What would the timing be with bypass-signal paths?
  | Time | |||||||||||
Instructions | 1 | 2 | 3 | 4 | 5 | 6 | 7 | 8 | 9 | 10 | 11 | 12 |
ADD R3, R2, R1 | IF | ID | EX | MEM | WB |   |   |   |   |   |   |   |
LOAD R4, 4(R3) |   | IF | ID | EX | MEM | WB |   |   |   |   |   |   |
Draw the bypass-signal paths needed for the above example.
How many cycles are needed to perform the following AL program without forwarding?
  | Time | |||||||||||||||
Instructions | 1 | 2 | 3 | 4 | 5 | 6 | 7 | 8 | 9 | 10 | 11 | 12 | 13 | 14 | 15 | 16 |
ADD R3, R2, R1 | IF | ID | EX | MEM | WB |   |   |   |   |   |   |   |   |   |   |   |
LOAD R4, 4(R3) |   | IF |   |   |   |   |   |   |   |   |   |   |   |   |   |   |
SUB R5, R4, R3 |   |   |   |   |   |   |   |   |   |   |   |   |   |   |   |   |
STORE R5, 8(R6) |   |   |   |   |   |   |   |   |   |   |   |   |   |   |   |   |
ADD R6, R5, R4 |   |   |   |   |   |   |   |   |   |   |   |   |   |   |   |   |
How many cycles are needed to perform the following AL program with forwarding?

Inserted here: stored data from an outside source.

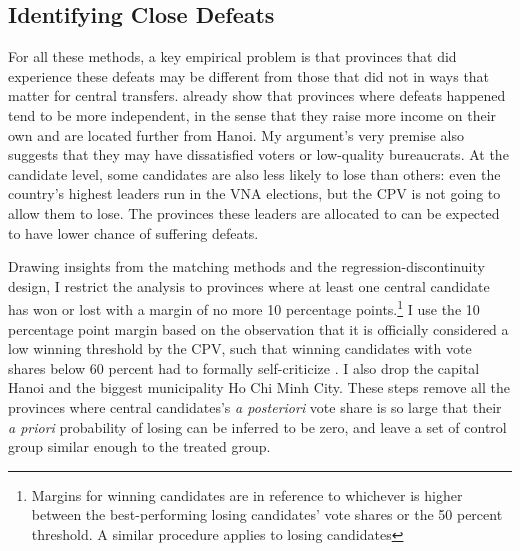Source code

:\documentclass[12pt]{article}
\newcommand\fnote[1]{\footnote{\baselineskip=2\normalbaselineskip#1}}
\newcommand{\1}{\mathbbm{1}}
\begin{document}
\subsection{Identifying Close Defeats}
\label{sec:methods_sample}

For all these methods, a key empirical problem is that provinces that did experience these defeats may be different from those that did not in ways that matter for central transfers. \citet{MaleskySchuler2011} already show that provinces where defeats happened tend to be more independent, in the sense that they raise more income on their own and are located further from Hanoi. My argument's very premise also suggests that they may have dissatisfied voters or low-quality bureaucrats. At the candidate level, some candidates are also less likely to lose than others: even the country's highest leaders run in the VNA elections, but the CPV is not going to allow them to lose. The provinces these leaders are allocated to can be expected to have lower chance of suffering defeats. 

Drawing insights from the matching methods and the regression-discontinuity design, I restrict the analysis to provinces where at least one central candidate has won or lost with a margin of no more 10 percentage points.\fnote{Margins for winning candidates are in reference to whichever is higher between the best-performing losing candidates' vote shares or the 50 percent threshold. A similar procedure applies to losing candidates} I use the 10 percentage point margin based on the observation that it is officially considered a low winning threshold by the CPV, such that winning candidates with vote shares below 60 percent had to formally self-criticize \citep{MaleskySchuler2011}. I also drop the capital Hanoi and the biggest municipality Ho Chi Minh City. These steps remove all the provinces where central candidates's \textit{a posteriori} vote share is so large that their \textit{a priori} probability of losing can be inferred to be zero, and leave a set of control group similar enough to the treated group.
\end{document}
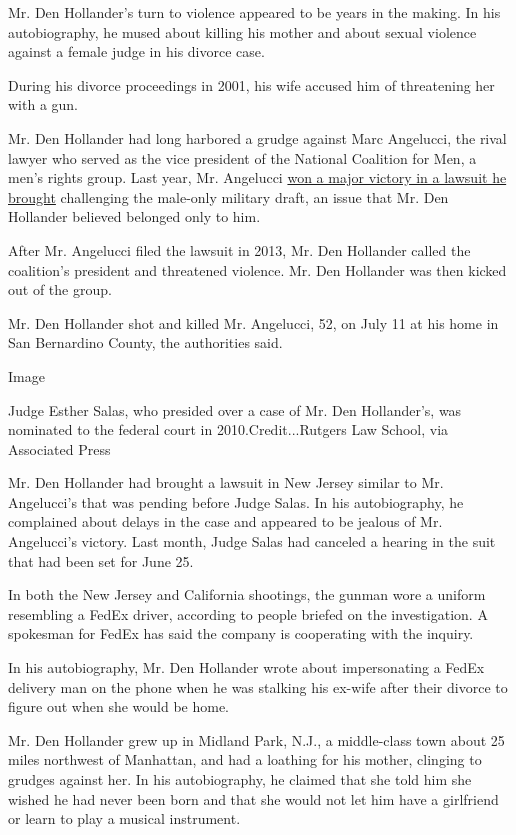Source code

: Mr. Den Hollander's turn to violence appeared to be years in the making.
In his autobiography, he mused about killing his mother and about sexual
violence against a female judge in his divorce case.

During his divorce proceedings in 2001, his wife accused him of
threatening her with a gun.

Mr. Den Hollander had long harbored a grudge against Marc Angelucci, the
rival lawyer who served as the vice president of the National Coalition
for Men, a men's rights group. Last year, Mr. Angelucci
\href{https://www.nytimes3xbfgragh.onion/2019/02/24/us/military-draft-men-unconstitutional.html}{won
a major victory in a lawsuit he brought} challenging the male-only
military draft, an issue that Mr. Den Hollander believed belonged only
to him.

After Mr. Angelucci filed the lawsuit in 2013, Mr. Den Hollander called
the coalition's president and threatened violence. Mr. Den Hollander was
then kicked out of the group.

Mr. Den Hollander shot and killed Mr. Angelucci, 52, on July 11 at his
home in San Bernardino County, the authorities said.

Image

Judge Esther Salas, who presided over a case of Mr. Den Hollander's, was
nominated to the federal court in 2010.Credit...Rutgers Law School, via
Associated Press

Mr. Den Hollander had brought a lawsuit in New Jersey similar to Mr.
Angelucci's that was pending before Judge Salas. In his autobiography,
he complained about delays in the case and appeared to be jealous of Mr.
Angelucci's victory. Last month, Judge Salas had canceled a hearing in
the suit that had been set for June 25.

In both the New Jersey and California shootings, the gunman wore a
uniform resembling a FedEx driver, according to people briefed on the
investigation. A spokesman for FedEx has said the company is cooperating
with the inquiry.

In his autobiography, Mr. Den Hollander wrote about impersonating a
FedEx delivery man on the phone when he was stalking his ex-wife after
their divorce to figure out when she would be home.

Mr. Den Hollander grew up in Midland Park, N.J., a middle-class town
about 25 miles northwest of Manhattan, and had a loathing for his
mother, clinging to grudges against her. In his autobiography, he
claimed that she told him she wished he had never been born and that she
would not let him have a girlfriend or learn to play a musical
instrument.

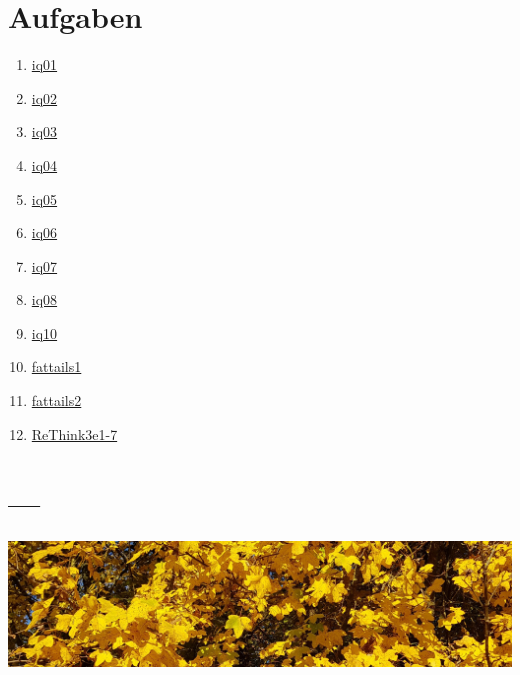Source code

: \documentclass[
  a4paper,
  DIV=11]{scrreprt}
\providecommand{\tightlist}{%
  \setlength{\itemsep}{0pt}\setlength{\parskip}{0pt}}\usepackage{longtable,booktabs,array}
\theoremstyle{definition}
\theoremstyle{remark}
\begin{document}
\hypertarget{aufgaben-4}{%
\section{Aufgaben}\label{aufgaben-4}}

\begin{enumerate}
\def\labelenumi{\arabic{enumi}.}
\tightlist
\item
  \href{https://datenwerk.netlify.app/posts/iq01/iq01.html}{iq01}
\item
  \href{https://datenwerk.netlify.app/posts/iq02/iq02.html}{iq02}
\item
  \href{https://datenwerk.netlify.app/posts/iq03/iq03.html}{iq03}
\item
  \href{https://datenwerk.netlify.app/posts/iq04/iq04.html}{iq04}
\item
  \href{https://datenwerk.netlify.app/posts/iq05/iq05.html}{iq05}
\item
  \href{https://datenwerk.netlify.app/posts/iq06/iq06.html}{iq06}
\item
  \href{https://datenwerk.netlify.app/posts/iq07/iq07.html}{iq07}
\item
  \href{https://datenwerk.netlify.app/posts/iq08/iq08.html}{iq08}
\item
  \href{https://datenwerk.netlify.app/posts/iq10/iq10.html}{iq10}
\item
  \href{https://datenwerk.netlify.app/posts/fattails01/fattails01.html}{fattails1}
\item
  \href{https://datenwerk.netlify.app/posts/fattails02/fattails02.html}{fattails2}
\item
  \href{https://datenwerk.netlify.app/posts/rethink3e1-7/rethink3e1-7}{ReThink3e1-7}
\end{enumerate}

\hypertarget{section-5}{%
\section{---}\label{section-5}}

\includegraphics[width=1\textwidth,height=\textheight]{./img/outro-06.jpg}
\end{document}
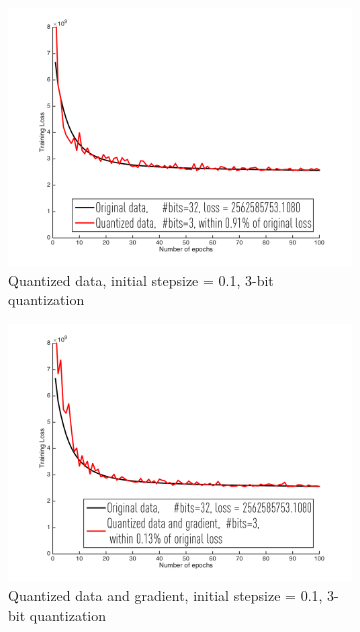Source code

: \documentclass{article}
\begin{document}
\begin{figure}[h]
\centering

    \begin{subfigure}[h]{.3\columnwidth}
    \includegraphics[width=\columnwidth]{lr/real/cadata/d01}
    \caption{Quantized data, initial stepsize = 0.1, 3-bit quantization}
    \end{subfigure}
    \begin{subfigure}[h]{.3\columnwidth}
    \includegraphics[width=\columnwidth]{lr/real/cadata/dg01}
    \caption{Quantized data and gradient, initial stepsize = 0.1, 3-bit quantization}
    \end{subfigure}
    \begin{subfigure}[h]{.3\columnwidth}

\end{subfigure}
\end{figure}
\end{document}
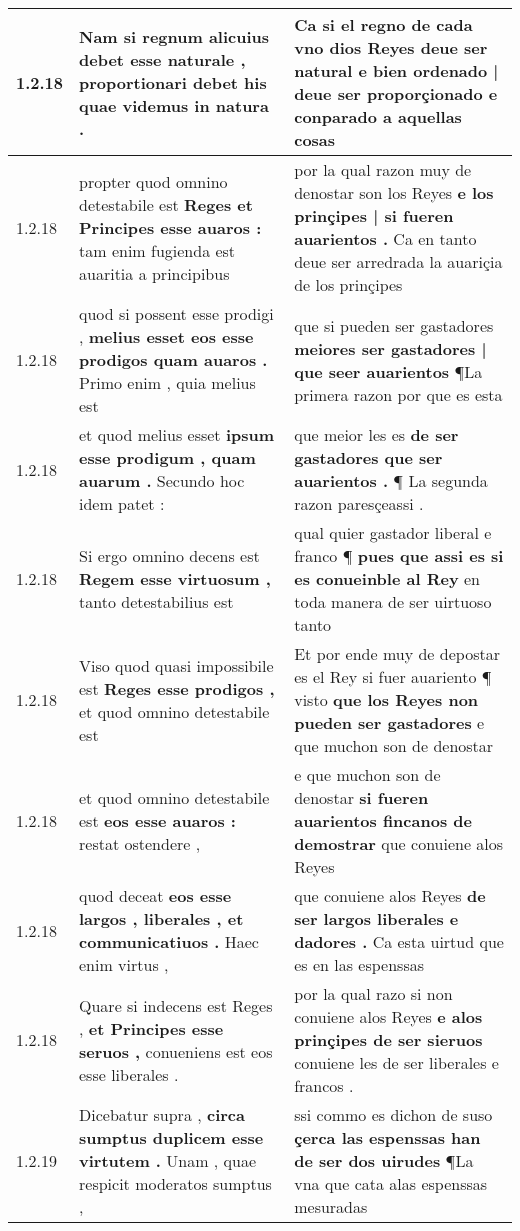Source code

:\begin{tabular}{|p{1cm}|p{6.5cm}|p{6.5cm}|}
1.2.18 & Nam si regnum alicuius debet \textbf{ esse naturale , } proportionari debet his quae videmus in natura . & Ca si el regno de cada vno dios Reyes deue ser natural \textbf{ e bien ordenado | deue ser proporçionado } e conparado a aquellas cosas \\\hline
1.2.18 & propter quod omnino detestabile est \textbf{ Reges et Principes esse auaros : } tam enim fugienda est auaritia a principibus & por la qual razon muy de denostar son los Reyes \textbf{ e los prinçipes | si fueren auarientos . } Ca en tanto deue ser arredrada la auariçia de los prinçipes \\\hline
1.2.18 & quod si possent esse prodigi , \textbf{ melius esset eos esse prodigos quam auaros . } Primo enim , quia melius est & que si pueden ser gastadores \textbf{ meiores ser gastadores | que seer auarientos } ¶La primera razon por que es esta \\\hline
1.2.18 & et quod melius esset \textbf{ ipsum esse prodigum , quam auarum . } Secundo hoc idem patet : & que meior les es \textbf{ de ser gastadores que ser auarientos . } ¶ La segunda razon paresçeassi . \\\hline
1.2.18 & Si ergo omnino decens est \textbf{ Regem esse virtuosum , } tanto detestabilius est & qual quier gastador liberal e franco ¶ \textbf{ pues que assi es si es conueinble al Rey } en toda manera de ser uirtuoso tanto \\\hline
1.2.18 & Viso quod quasi impossibile est \textbf{ Reges esse prodigos , } et quod omnino detestabile est & Et por ende muy de depostar es el Rey si fuer auariento ¶ visto \textbf{ que los Reyes non pueden ser gastadores } e que muchon son de denostar \\\hline
1.2.18 & et quod omnino detestabile est \textbf{ eos esse auaros : } restat ostendere , & e que muchon son de denostar \textbf{ si fueren auarientos fincanos de demostrar } que conuiene alos Reyes \\\hline
1.2.18 & quod deceat \textbf{ eos esse largos , liberales , et communicatiuos . } Haec enim virtus , & que conuiene alos Reyes \textbf{ de ser largos liberales e dadores . } Ca esta uirtud que es en las espenssas \\\hline
1.2.18 & Quare si indecens est Reges , \textbf{ et Principes esse seruos , } conueniens est eos esse liberales . & por la qual razo si non conuiene alos Reyes \textbf{ e alos prinçipes de ser sieruos } conuiene les de ser liberales e francos . \\\hline
1.2.19 & Dicebatur supra , \textbf{ circa sumptus duplicem esse virtutem . } Unam , quae respicit moderatos sumptus , & ssi commo es dichon de suso \textbf{ çerca las espenssas han de ser dos uirudes } ¶La vna que cata alas espenssas mesuradas \\\hline

\end{tabular}
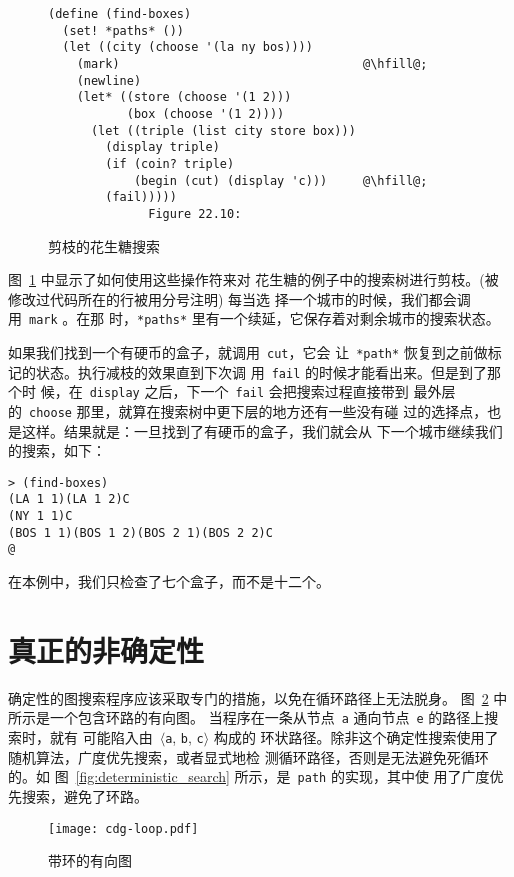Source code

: \begin{figure}
\begin{lstlisting}[escapechar=\@]
(define (find-boxes)
  (set! *paths* ())
  (let ((city (choose '(la ny bos))))
    (mark)                                  @\hfill@;
    (newline)
    (let* ((store (choose '(1 2)))
           (box (choose '(1 2))))
      (let ((triple (list city store box)))
        (display triple)
        (if (coin? triple)
            (begin (cut) (display 'c)))     @\hfill@;
        (fail)))))
              Figure 22.10: 
\end{lstlisting}
\caption{剪枝的花生糖搜索}
\label{fig:pruned_chocoblob_search}
\end{figure}

图~\ref{fig:pruned_chocoblob_search} 中显示了如何使用这些操作符来对
花生糖的例子中的搜索树进行剪枝。(被修改过代码所在的行被用分号注明) 每当选
择一个城市的时候，我们都会调用~\texttt{mark} 。在那
时，\texttt{*paths*} 里有一个续延，它保存着对剩余城市的搜索状态。

如果我们找到一个有硬币的盒子，就调用~\texttt{cut}，它会
让~\texttt{*path*} 恢复到之前做标记的状态。执行减枝的效果直到下次调
用~\texttt{fail} 的时候才能看出来。但是到了那个时
候，在~\texttt{display} 之后，下一个~\texttt{fail} 会把搜索过程直接带到
最外层的~\texttt{choose} 那里，就算在搜索树中更下层的地方还有一些没有碰
过的选择点，也是这样。结果就是：一旦找到了有硬币的盒子，我们就会从
下一个城市继续我们的搜索，如下：

\begin{lstlisting}
> (find-boxes)
(LA 1 1)(LA 1 2)C
(NY 1 1)C
(BOS 1 1)(BOS 1 2)(BOS 2 1)(BOS 2 2)C
@
\end{lstlisting}
在本例中，我们只检查了七个盒子，而不是十二个。

\section{真正的非确定性}
\label{sec:true_nondeterminism}

确定性的图搜索程序应该采取专门的措施，以免在循环路径上无法脱身。
图~\ref{fig:a_directed_graph_with_a_loop} 中所示是一个包含环路的有向图。
当程序在一条从节点~\texttt{a} 通向节点~\texttt{e} 的路径上搜索时，就有
可能陷入由~$\langle$\texttt{a}, \texttt{b}, \texttt{c}$\rangle$ 构成的
环状路径。除非这个确定性搜索使用了随机算法，广度优先搜索，或者显式地检
测循环路径，否则是无法避免死循环的。如
图~\ref{fig:deterministic_search} 所示，是~\texttt{path} 的实现，其中使
用了广度优先搜索，避免了环路。

\begin{figure}
\begin{center}
\texttt{[image: cdg-loop.pdf]}
\end{center}
\caption{带环的有向图}
\label{fig:a_directed_graph_with_a_loop}
\end{figure}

  | Time | |||||||||||||||
Instructions | 1 | 2 | 3 | 4 | 5 | 6 | 7 | 8 | 9 | 10 | 11 | 12 | 13 | 14 | 15 | 16 |
ADD R3, R2, R1 | IF | ID | EX | MEM | WB |   |   |   |   |   |   |   |   |   |   |   |
LOAD R4, 4(R3) |   | IF |   |   |   |   |   |   |   |   |   |   |   |   |   |   |
SUB R5, R4, R3 |   |   |   |   |   |   |   |   |   |   |   |   |   |   |   |   |
STORE R5, 8(R6) |   |   |   |   |   |   |   |   |   |   |   |   |   |   |   |   |
ADD R6, R5, R4 |   |   |   |   |   |   |   |   |   |   |   |   |   |   |   |   |
Draw ALL the bypass-signal paths needed for the above example.